Nous avions refait, ai-je déjà dit, notre vestiaire. Très inexpérimentés, dans l'art de la coupe et de la couture, nous dûmes consacrer un temps très long à ce travail. Peu à peu, nous devînmes plus adroits; finalement, le résultat de nos efforts fut très satisfaisant. Nos vêtements avaient fort bon air, et nous paraissaient presque élégants. Pour leur conserver leur fraîcheur, nous les gardâmes précieusement pour ne les revêtir que le jour du départ.

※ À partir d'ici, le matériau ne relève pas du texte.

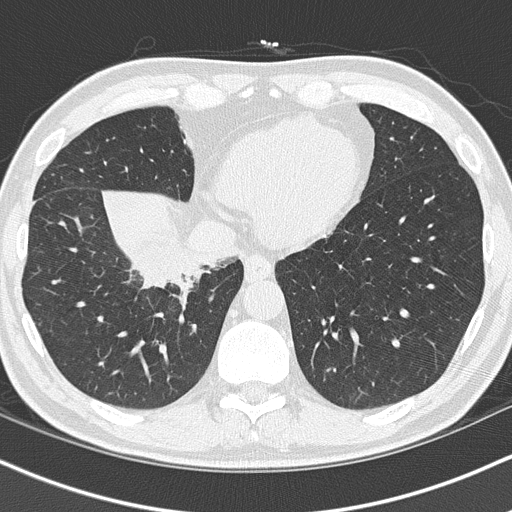
Low-dose screening chest CT, one axial slice; slice 34 of 151 in the series (ordered by position); 120 kVp; lung window (W 1500 / L -600 HU); 2 mm slice thickness; 512 × 512 image matrix.
Structures marked on this image (outlined manually by an expert reader):
- lesion 1 (tumor, hilum of right lung): bounding box (x1, y1, x2, y2) in pixels: (133, 234, 213, 286)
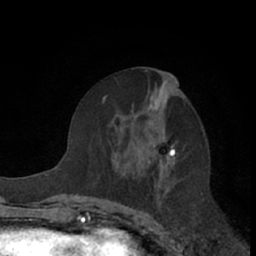
Breast MRI (dynamic contrast-enhanced), one axial slice. Slice 34 of 66 in the series (ordered by position). Cropped to one breast. Dynamic contrast-enhanced series, time point 2 of 7 at this slice position (early post-contrast). 1.5 T. TE 3 ms, TR 6.2 ms. 2.4 mm slice thickness. 256 × 256 image matrix. Female patient.
Annotated regions visible in this slice (semi-automatic segmentation, software-assisted and operator-edited):
- enhancing-tissue mask used for the functional tumour volume (all voxels passing the contrast-enhancement thresholds inside the analysis volume; usually the tumour): box from (x=103, y=70) to (x=178, y=189) px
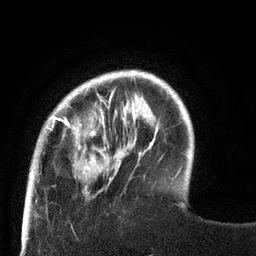
Breast MRI (dynamic contrast-enhanced), one axial slice. Slice 16 of 80 in the series (ordered by position). Cropped to one breast. Dynamic contrast-enhanced series, time point 2 of 8 at this slice position (early post-contrast). 3 T. TE 2.1 ms, TR 4.7 ms. 2 mm slice thickness. 256 × 256 image matrix, field of view 170 × 170 mm. Female patient.
Annotated regions visible in this slice (semi-automatically segmented with operator editing):
- enhancing-tissue mask used for the functional tumour volume (all voxels passing the contrast-enhancement thresholds inside the analysis volume; usually the tumour): bounding box <27,71,129,189> (left, top, right, bottom; pixels)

Johansen parlait même de ne mettre les siens que lorsque nous arriverions en vue d'un pays habité. «Je conserverai mes habits neufs jusqu'au jour de notre retour en Norvège; à aucun prix je ne veux débarquer dans une tenue de pirate, disait mon excellent camarade.»

Restait maintenant à nous confectionner une tente. Après la campagne de l'an dernier, celle que nous avions emportée n'était plus qu'une loque que, pendant l'hiver, les renards avaient achevé de mettre en pièces. Pour nous abriter, nous imaginâmes de dresser nos traîneaux face l'un à l'autre et, sur ces piliers d'un nouveau genre, de placer les kayaks à hauteur d'homme. Autour on entasserait des murs de neige et on couvrirait le tout de nos deux voiles étendues sur les ski et les bâtons. Grâce à cette combinaison nous pûmes nous ménager une sorte de tente. Elle était loin d'être confortable, surtout pour les chasse-neige, mais c'était au moins un abri.

La partie la plus importante de notre équipement consistait dans nos armes à feu. Nous les avions heureusement conservées en bon état. Avant le départ, nous les astiquons et les huilons; pour les tenir propres pendant le voyage, il nous reste encore une petite provision de vaseline. Nous possédons cent cartouches à balle et cent cinquante à plomb. Avec un pareil stock de munitions, nous pourrions encore passer plusieurs hivers sans crainte de mourir de faim et de froid.

CHAPITRE XI
LE RETOUR

Le 19 mai, nous sommes enfin prêts pour le départ. Avant de quitter nos quartiers d'hiver, je prends une photographie de la hutte, et dépose dans notre abri un procès-verbal sommaire de l'expédition, enfermé dans un tube en métal soigneusement bouché.

Depuis longtemps nous avons perdu l'habitude de la marche et du halage des traîneaux. Aussi, pour ne pas nous exténuer dès le début et pour nous entraîner peu à peu, faisons-nous une étape très courte. Quelle joie d'être maintenant en route pour le pays!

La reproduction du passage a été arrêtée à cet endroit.